▶ [Task prompt]: Please transcribe the listing below in full and word for word, without its pictures.

▶ [Records for the task]:
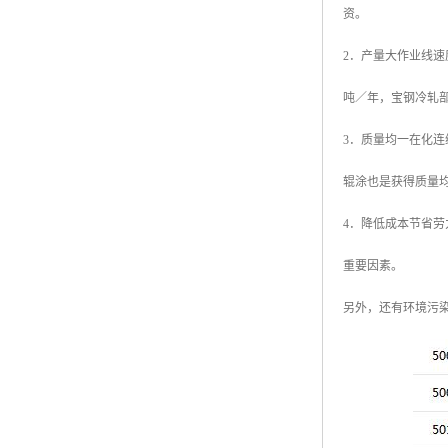
资。
高耐候彩涂板
烨辉彩钢板
2．产量大作业线速度
宝钢彩钢卷
吨／年，宝钢冷轧部
宝钢彩钢板
3．质量均一在化
宝钢彩涂板
辊涂也是获得质量
氟碳彩钢板
4．降低成本节省
重要因素。
另外，还有环境污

▶ [Your solution]:
资。
高耐候彩涂板
烨辉彩钢板
2．产量大作业线速度
宝钢彩钢卷
吨／年，宝钢冷轧部
宝钢彩钢板
3．质量均一在化
宝钢彩涂板
辊涂也是获得质量
氟碳彩钢板
4．降低成本节省
重要因素。
另外，还有环境污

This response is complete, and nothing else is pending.